Para bem ilustrar o “destratamento” do Rio com os seus visitantes, um caso concreto dos dez primeiros “tropeços” que quem chega por aqui enfrenta. No segundo dia dos jogos eu retornava ao Rio pelo Aeroporto Internacional, o Galeão. Como não há metrô saído de lá (“como assim?” #1 -pergunta o turista); como o serviço de táxi local se oferece de forma violenta e pouco confiável (“como assim?” #2); e como o novíssimo BRT que leva a uma estação de metrô do subúrbio estava com seus guichês de compra de tickets fora do ar (“como assim?” #3); a solução foi embarcar no “Frescão”, ônibus executivo que faz o traslado até o centro, a Zona Sul e a Zona Oeste. No mesmo dia o site da empresa anunciava que o preço da viagem era R$16,00. Entretanto, o motorista cobrou de todos os 40 passageiros R$20,00 (“como assim?” #4). Se falando a mesma língua do motorista eu não consegui entender dele a razão da diferença de preço, imagine os gringos! Claro, essa questão se resolveria pragmaticamente caso houvesse um simples adesivo com o valor correto colado nalguma parte do ônibus. Mas como dito antes, a desinformação é estratégica.

Não obstante o “caixa-dois” que o motorista estava fazendo, aos estrangeiros que perguntavam -em inglês- se aquele ônibus os deixaria em determinados lugares ele respondia repetida e monocordicamente “Yes, Rio; Yes, Rio; Yes; Rio”, mesmo que os destinos solicitados estivessem completamente fora do trajeto (“como assim?” #5). Seis vezes eu tive de me intrometer e esclarecer aos gringos que, ao contrário do que o motorista estava dizendo, o ônibus não os levaria onde queriam, e qual deveriam tomar. E em vez de agradecer, o motorista ainda me ameaçava com os olhos (“como assim?” #6). Até mesmo quando passageiros brasileiros pediam para que o motorista os deixasse em determinados pontos da cidade -pois não sabiam onde ficavam- ouviam dele um inacreditável: “Yes, yes... Mas quando chegar lá me avisa que eu te aviso, ok?” (“como assim?” #7).

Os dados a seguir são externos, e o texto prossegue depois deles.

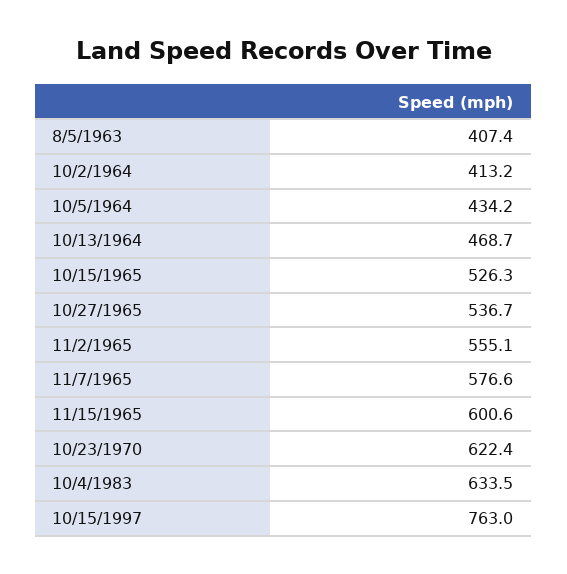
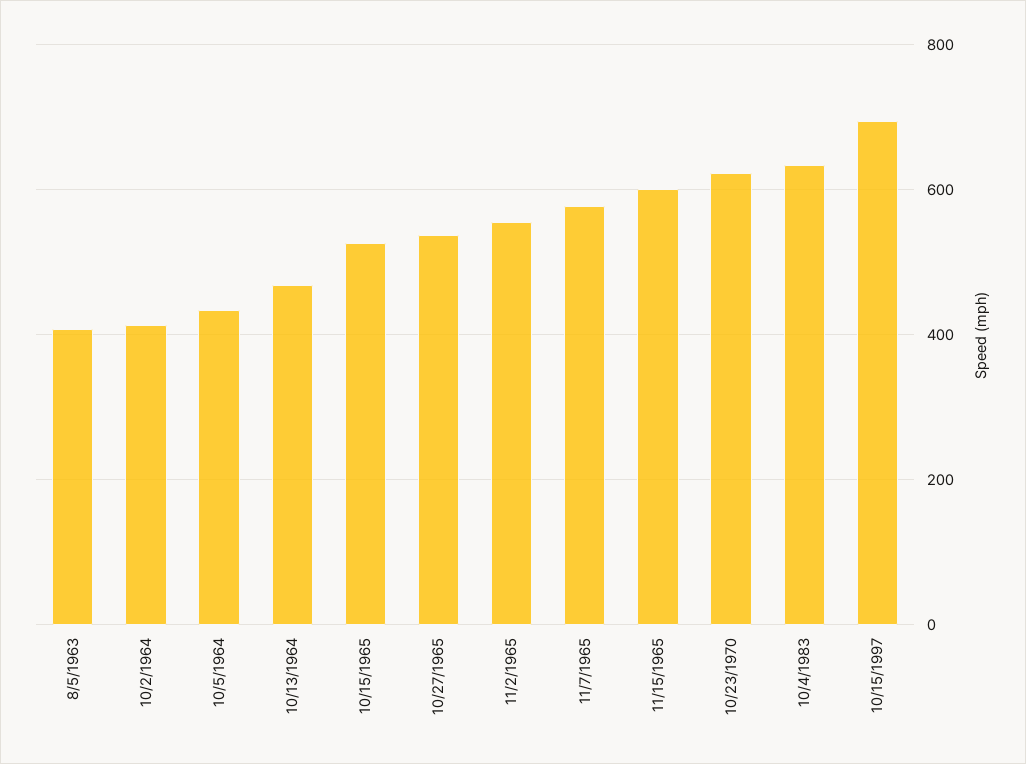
10/15/1997: 763 -> 700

O desserviço do motorista era tal que ele se recusou inclusive a colocar as muitas bagagens dos passageiros no porta-malas do ônibus. Dizia “tá cheio” para quem quer que fosse. Mentira! Era só preguiça e péssimo atendimento mesmo, pois eu fui o primeiro passageiro a entrar no ônibus e não vi uma mala sequer ser guardada lá. Resultado: bagagens amontoadas por todo o corredor do veículo e sobre os passageiros (“como assim?” #8). No Rio olímpico, pagar mais do que o devido por um serviço vem com a sobretaxa de um serviço de pior qualidade. E depois disso tudo, quando estávamos já na parte da cidade onde as pessoas começaram a desembarcar, o motorista não parava nas maioria dos pontos antes dos quais as pessoas davam devido o sinal sonoro (“como assim?” #9). Enfurecido, porém em acessível português, perguntei ao motorista: “Vem cá, hein, por que você não faz o seu serviço direito?”. Fui ignorado, obviamente. E na hora em que eu ia descer, pimba! Ele passou dois pontos sem parar. Bradei, e como resposta escutei: “Se tivesse ficado tranquilinho tinha descido onde queria. Agora vai ter que caminhar mais” (“como assim?” #10).

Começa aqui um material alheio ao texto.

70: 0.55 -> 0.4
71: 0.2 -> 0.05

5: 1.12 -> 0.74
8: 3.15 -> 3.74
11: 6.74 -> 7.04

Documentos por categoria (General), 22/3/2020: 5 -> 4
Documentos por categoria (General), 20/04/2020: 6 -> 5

Eis o Rio a que o Rio conseguiu chegar para o mais importante evento de sua história. Triste é perceber que depois de anos de preparação e de pesadíssimos investimentos públicos este é o melhor que a cidade teve para dar. Doravante, ultrapassado o horizonte olímpico, que foi a grande oportunidade para o Rio de Janeiro ter evoluído minimamente, o metrô seguirá raquítico; os ônibus, agora com novos apelidos, seguirão desconfortáveis; as milícias retornarão aos seus antigos domínios; as embelezadas áreas urbanas serão palco para a mais que esperada gentrificação; as águas da cidade, sejam elas do mar, da baia ou das lagoas, continuarão tão ou mais sujas quanto o poder que mentiu que iria despoluí-las; os cariocas não aprenderão a falar a língua dos turistas que os sustentam; e, por fim, alegoricamente, chegar ao Rio pelo Aeroporto Internacional continuará sendo um achaque seguido de roubo e desrespeito. O Rio de janeiro, da crista anã de sua onda olímpica, se prepara para mergulhar no seu velho mar de lama.